Деревянную церковку святого Николая на островке, заросшем вдоль реки густым ивняком, Курбский навещал не раз. На островок попадали по мостику через протоку, который сносило каждое половодье. Церковка и изба–келья – все это стояло по колено в сухой траве, в ромашках, уже увядших, а за церковкой на погосте – кресты, седые от лишаев, холмики, поросшие густо земляничным листом; на слеге ограды сидела, дергая хвостом, бело–черная беспокойная сорока. Она снялась и полетела через протоку, когда Курбский подошел ближе.
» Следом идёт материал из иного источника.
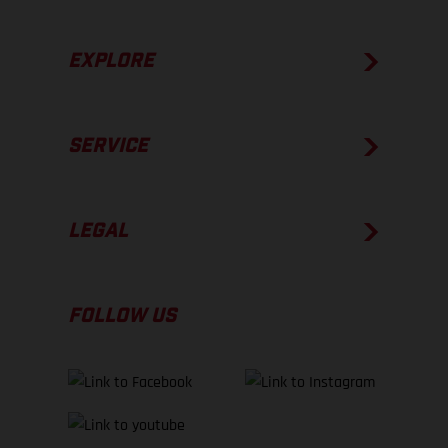
EXPLORE
SERVICE
LEGAL
FOLLOW US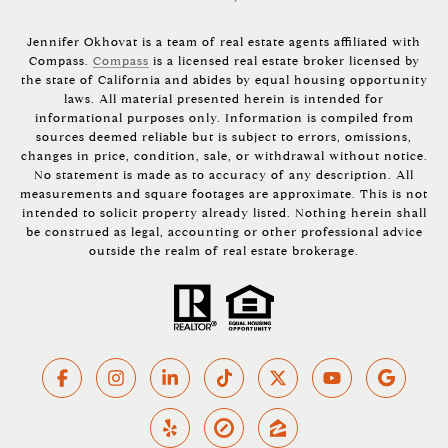
Jennifer Okhovat is a team of real estate agents affiliated with
Compass.
Compass
is a licensed real estate broker licensed by
the state of California and abides by equal housing opportunity
laws. All material presented herein is intended for
informational purposes only. Information is compiled from
sources deemed reliable but is subject to errors, omissions,
changes in price, condition, sale, or withdrawal without notice.
No statement is made as to accuracy of any description. All
measurements and square footages are approximate. This is not
intended to solicit property already listed. Nothing herein shall
be construed as legal, accounting or other professional advice
outside the realm of real estate brokerage.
Он только что отстоял обедню, которую служил отец Александр. На обедне было пять послушников и несколько старух из соседней деревни: остальной народ ходил в каменный собор монастыря, где пел монашеский хор. Иеромонах Александр жил при своей церковке и сам ее чинил и украшал: он был не только прекрасный плотник, но и искусный резчик по дереву. Курбский давно приглядывался к нему, но понять не мог. Он уже пятый день жил в монастыре. Не очень жаловал настоятель ни эту церковку, ни отца Александра, и весь этот островок жил на отшибе, как бы немного отлученный от монастыря, своей тихой скромной жизнью среди диких трав и разросшегося ивняка.
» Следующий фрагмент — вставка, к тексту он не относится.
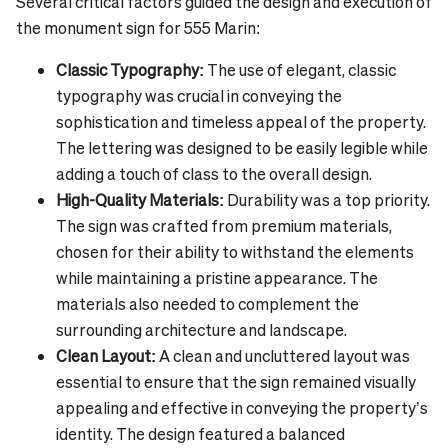
Several critical factors guided the design and execution of
the monument sign for 555 Marin:
Classic Typography:
The use of elegant, classic
typography was crucial in conveying the
sophistication and timeless appeal of the property.
The lettering was designed to be easily legible while
adding a touch of class to the overall design.
High-Quality Materials:
Durability was a top priority.
The sign was crafted from premium materials,
chosen for their ability to withstand the elements
while maintaining a pristine appearance. The
materials also needed to complement the
surrounding architecture and landscape.
Clean Layout:
A clean and uncluttered layout was
essential to ensure that the sign remained visually
appealing and effective in conveying the property’s
identity. The design featured a balanced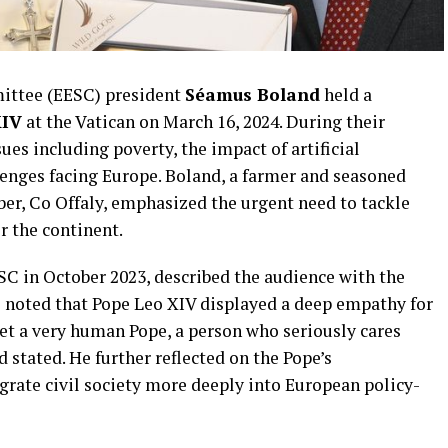
ittee (EESC) president
Séamus Boland
held a
XIV
at the Vatican on March 16, 2024. During their
sues including poverty, the impact of artificial
lenges facing Europe. Boland, a farmer and seasoned
ber, Co Offaly, emphasized the urgent need to tackle
r the continent.
SC in October 2023, described the audience with the
e noted that Pope Leo XIV displayed a deep empathy for
met a very human Pope, a person who seriously cares
 stated. He further reflected on the Pope’s
grate civil society more deeply into European policy-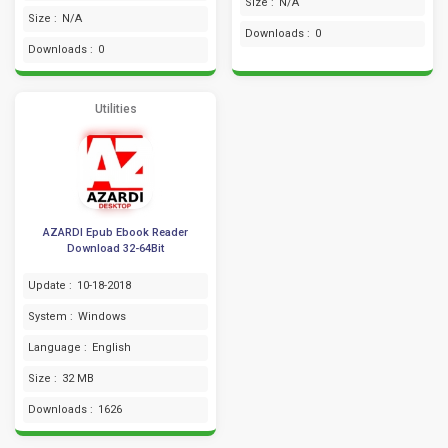
Size :
N/A
Size :
N/A
Downloads :
0
Downloads :
0
Utilities
AZARDI Epub Ebook Reader
Download 32-64Bit
Update :
10-18-2018
System :
Windows
Language :
English
Size :
32 MB
Downloads :
1626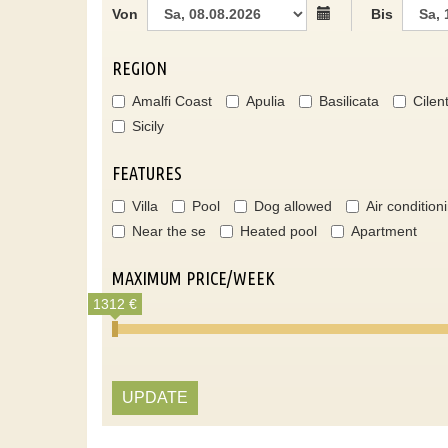
Von
Bis
REGION
Amalfi Coast
Apulia
Basilicata
Cilen
Sicily
FEATURES
Villa
Pool
Dog allowed
Air condition
Near the se
Heated pool
Apartment
MAXIMUM PRICE/WEEK
1312 €
UPDATE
Курбский разглядывал могилки на погосте, когда его позвали перекусить. Они сидели друг против друга в крохотной избушке–келье, чисто выскобленной, сосновой, и ели кашу с конопляным маслом из резных деревянных чашек. Курбскому было около старичка монаха как‑то просто и покойно, и ел он с охотой, запивая с удовольствием киселем из черники, который сам же отец Александр и варил. Тучи разнесло, и за оконцем мирно сияла речка в высоких темных камышах.

Поели, помолились, вышли на завалинку. Монах снял шапочку–скуфейку, отер лысину, блаженно прищурился на реку, на отраженные бело–серые тучки, втянул носом травный горьковатый ветерок осени.
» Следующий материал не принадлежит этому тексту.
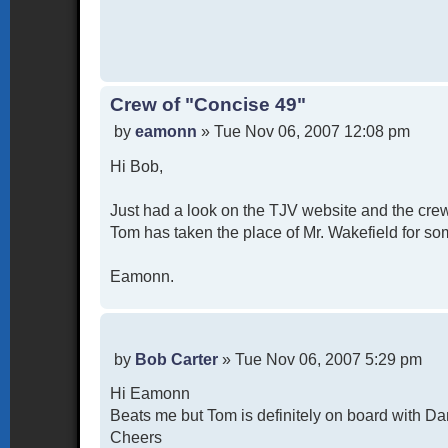
Crew of "Concise 49"
P
by
eamonn
»
Tue Nov 06, 2007 12:08 pm
o
Hi Bob,
s
t
Just had a look on the TJV website and the crew
Tom has taken the place of Mr. Wakefield for som
Eamonn.
P
by
Bob Carter
»
Tue Nov 06, 2007 5:29 pm
o
Hi Eamonn
s
t
Beats me but Tom is definitely on board with Da
Cheers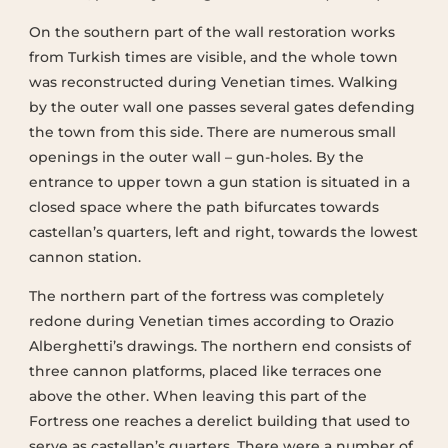
On the southern part of the wall restoration works
from Turkish times are visible, and the whole town
was reconstructed during Venetian times. Walking
by the outer wall one passes several gates defending
the town from this side. There are numerous small
openings in the outer wall – gun-holes. By the
entrance to upper town a gun station is situated in a
closed space where the path bifurcates towards
castellan’s quarters, left and right, towards the lowest
cannon station.
The northern part of the fortress was completely
redone during Venetian times according to Orazio
Alberghetti’s drawings. The northern end consists of
three cannon platforms, placed like terraces one
above the other. When leaving this part of the
Fortress one reaches a derelict building that used to
serve as castellan’s quarters. There were a number of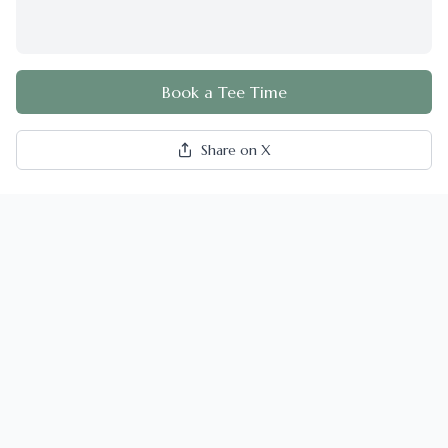
Book a Tee Time
Share on X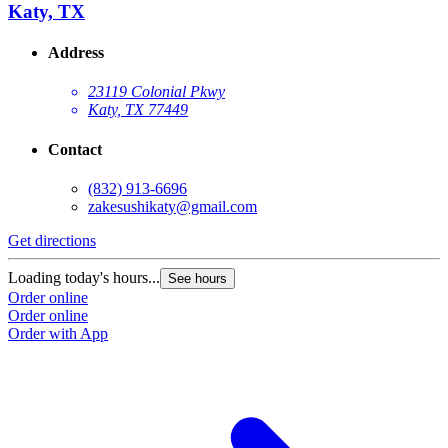
Katy, TX
Address
23119 Colonial Pkwy
Katy, TX 77449
Contact
(832) 913-6696
zakesushikaty@gmail.com
Get directions
Loading today's hours...
See hours
Order online
Order online
Order with App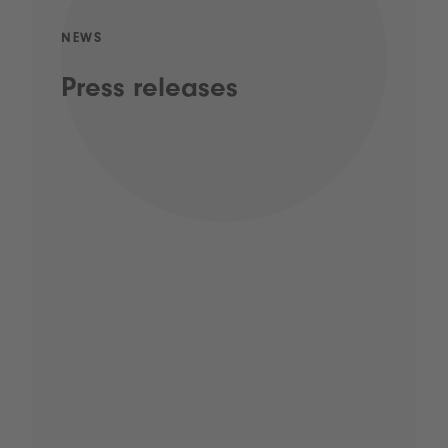
NEWS
Press releases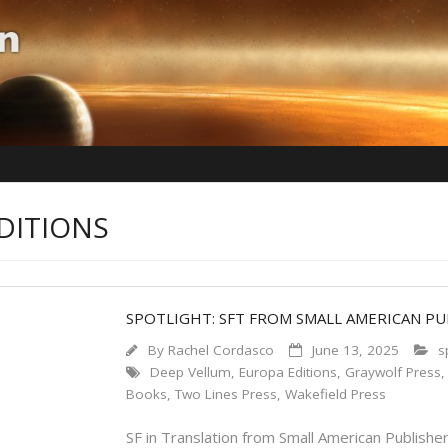
DITIONS
SPOTLIGHT: SFT FROM SMALL AMERICAN PU
By
Rachel Cordasco
June 13, 2025
s
Deep Vellum
,
Europa Editions
,
Graywolf Press
Books
,
Two Lines Press
,
Wakefield Press
SF in Translation from Small American Publisher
– Благодать! – сказал он и вздохнул, – Вот она где – повсюду!

Курбский присматривался к нему сбоку: прост, курнос, ни о чем премудром, философском никогда не рассуждает, снять с него рясу – мужичок–старичок, и все. Улыбается, даже вроде шутит иногда, что монаху не положено. Правда, в храме он весь другим становится – серьезен и глубок, а выйдет – опять иной, прежний, простодушный, по–русски даже растрепанный какой‑то, что ли, и на все улыбчивый.

– Какая разница, – медленно заговорил Курбский, – между сном и видением?

Отец Александр удивлённо на него глянул: не вопрос его удивил, а оттенок голоса – изменившегося, глуховатого.

– Не знаю, княже, но святые отцы заповедали, что сон даже и про светлых мужей может быть от лукавого.

– Это я читал… Но другое мне важно: если от сна ли, от видения ли жить не хочется, то от кого оно?

Монах долго молчал, смотрел в землю, покачивал лысиной.

– Не отвечу тебе, княже, ибо не знаю твоего сна, – сказал наконец он.

Курбский не мог ему сейчас ничего рассказать, его незаметно передернуло, он пожал плечом.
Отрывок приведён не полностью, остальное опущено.